I always try to avoid adjectives in my work.
Verbs. Verbs I like.
Advertising has planted big wet kisses on adjectives since the first heyday of this business in the 1920s. Ad giants like Albert Lasker figured out that by using adjectives in copy, products became more seductive. More distinctive.
More desirable.
Lasker understood desire. And he was right – products flew off the shelves. But along the way, adjectives were tossed out too casually and too often. Like Sinatra throwing around twenties in nightclubs. Bigger, brighter, faster, cheaper, tastier, smoother, longer and all the other flashier and sexier verbiage began to lose its power. Every product claimed them, whether it was true or not. Soon, those words no longer moved the public. They had been overexposed. Overcome. Overloaded. And that happened a long, long time ago.

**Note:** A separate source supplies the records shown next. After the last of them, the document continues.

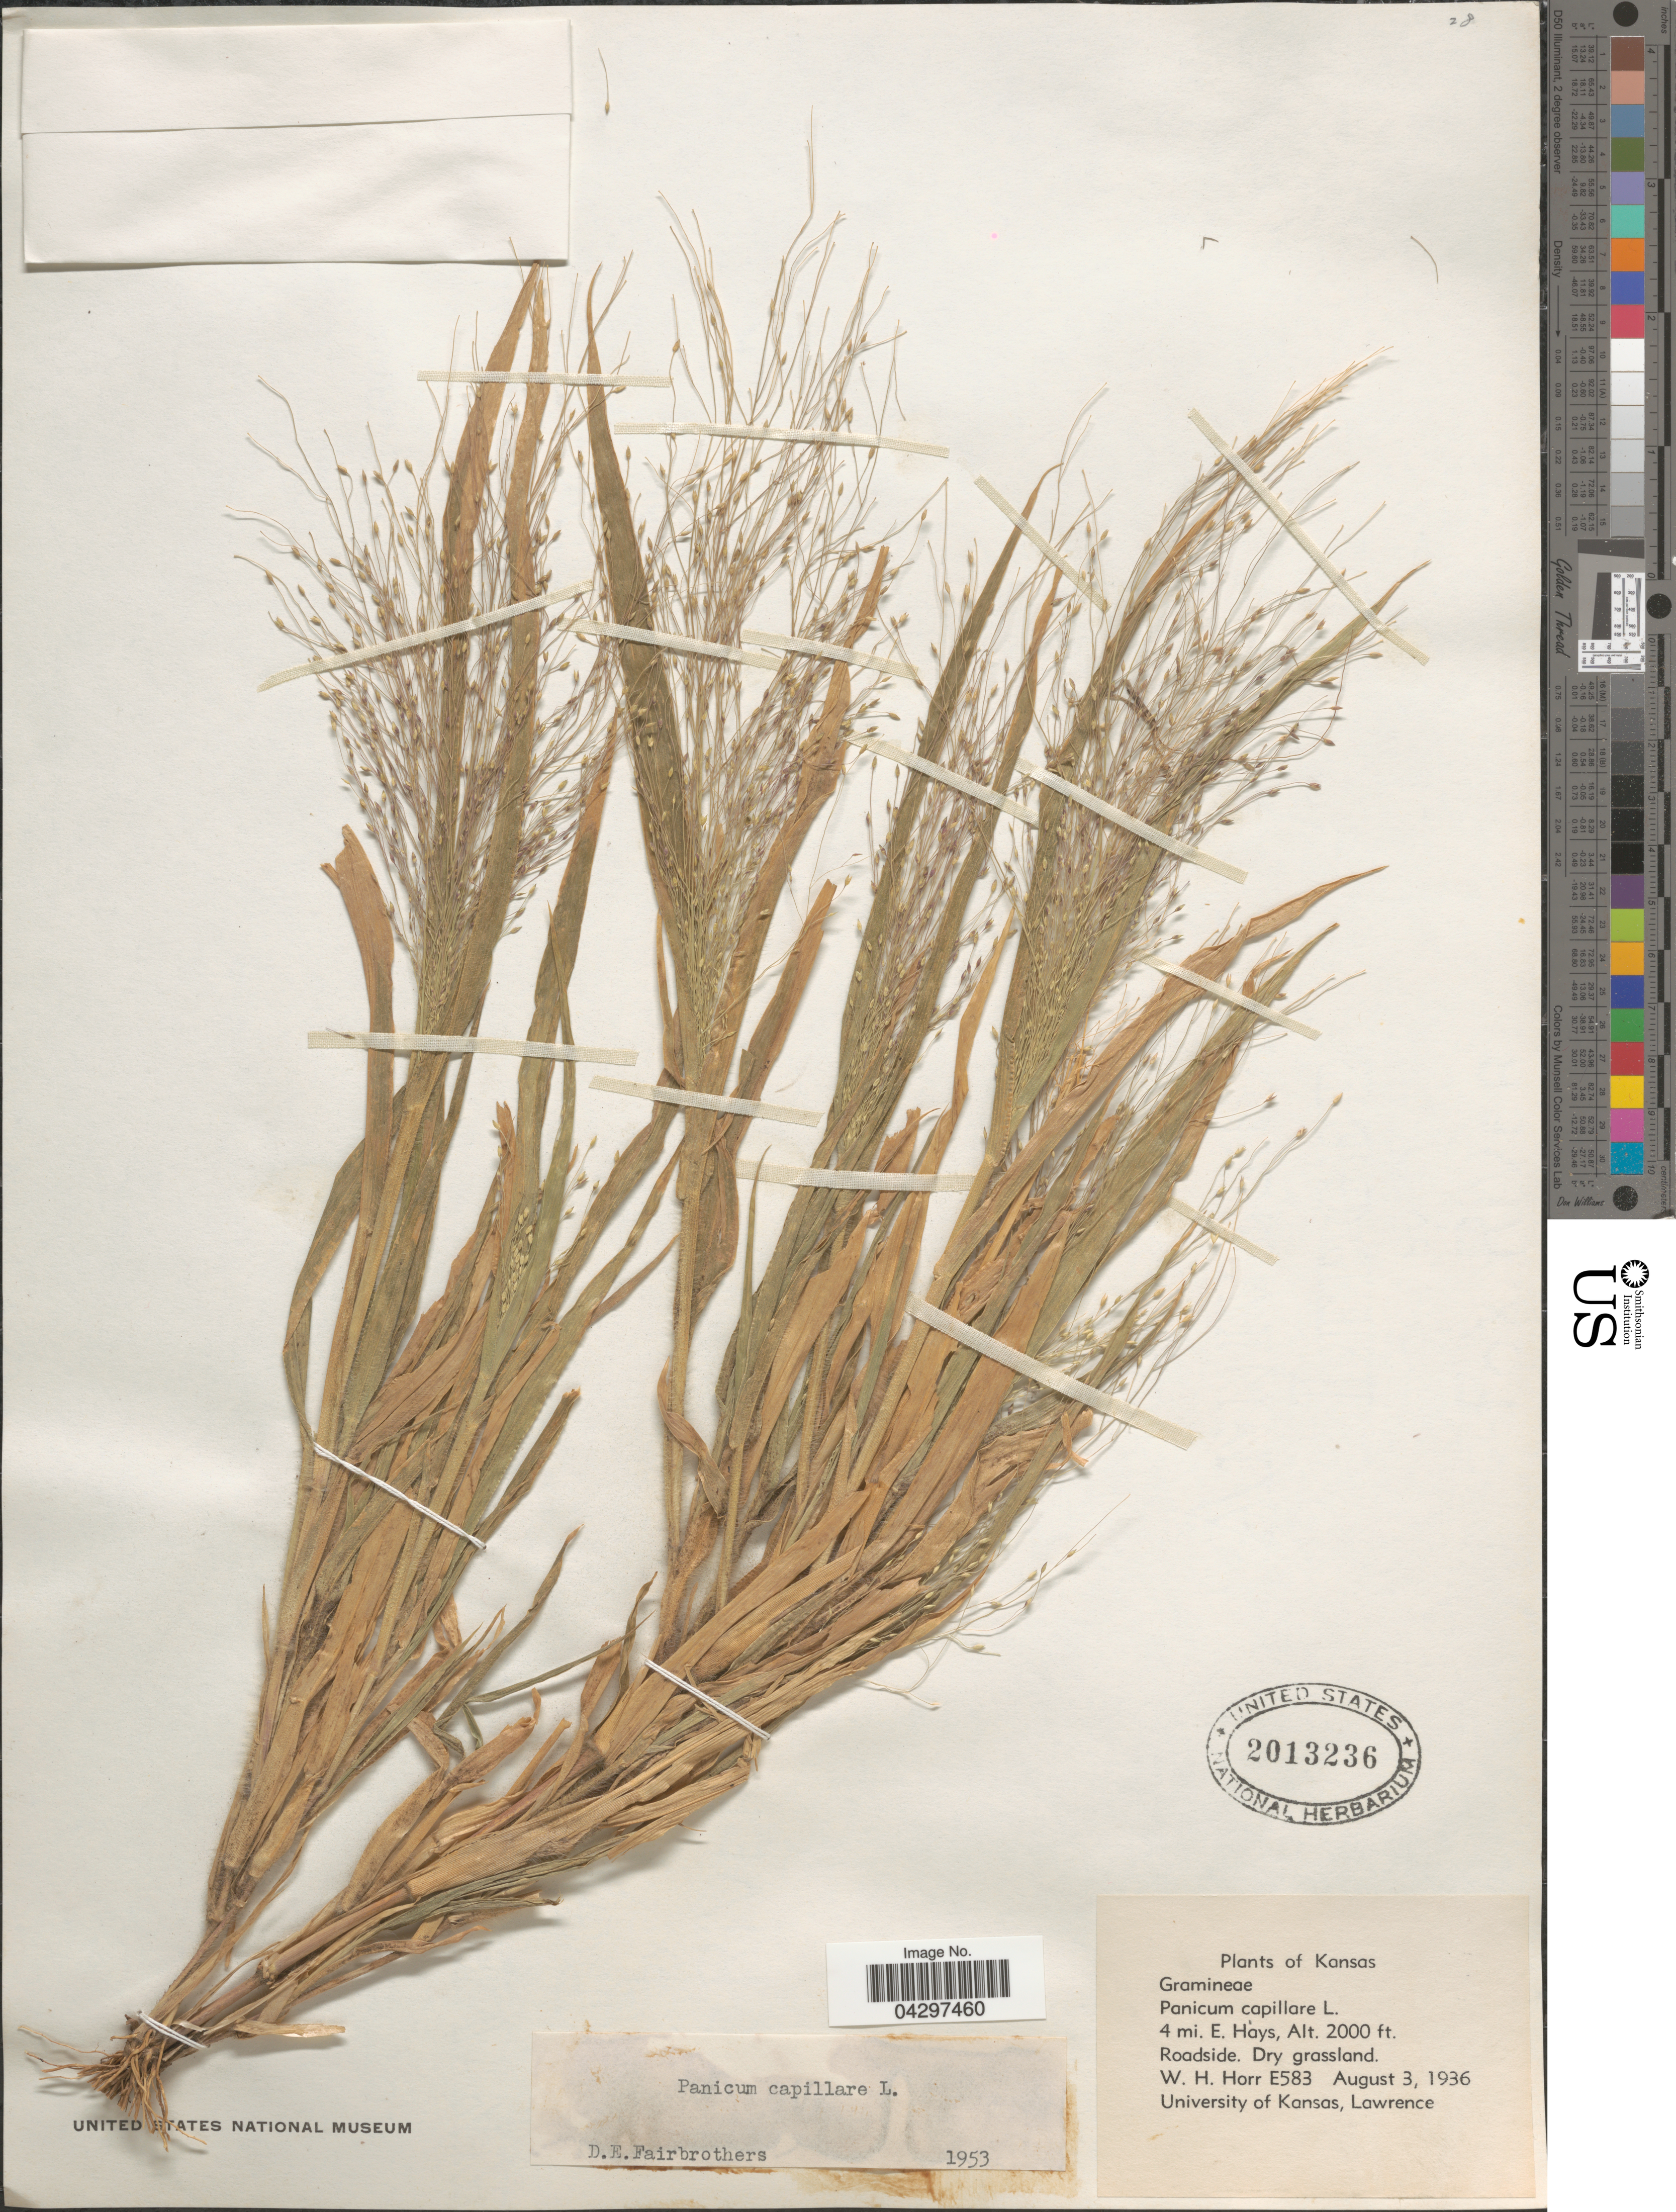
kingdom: Plantae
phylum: Tracheophyta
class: Liliopsida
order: Poales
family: Poaceae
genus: Panicum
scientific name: Panicum capillare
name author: L.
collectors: W. H. Horr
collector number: E583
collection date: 1936-08-03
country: United States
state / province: Kansas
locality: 4 mi. E. Hays.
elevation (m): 610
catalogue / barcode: US 2013236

To me, the great copywriters find ways to imply adjectives. Great writing makes you feel a product benefit without ever having to resort to the cliché. So instead of saying “this battery lasts LONGER” a more interesting writer might say, “The next time you have to change this battery, the Leafs will be watching the playoffs from their living rooms.” If you get into the habit of never using adjectives, your copy will immediately get more interesting, your ads become more persusasive, and your writing skills take a quantum leap.
Great copywriting should be surprising, interesting and more engaging than what a really good magazine writer could do. If you’ve peppered your copy with adjectives, you weaken the persuasion one more click with each one.
As the Cluetrain Manifesto put it so beautifully: Adjectives are like the blank tiles in Scrabble. You can use them anywhere, but they have no value.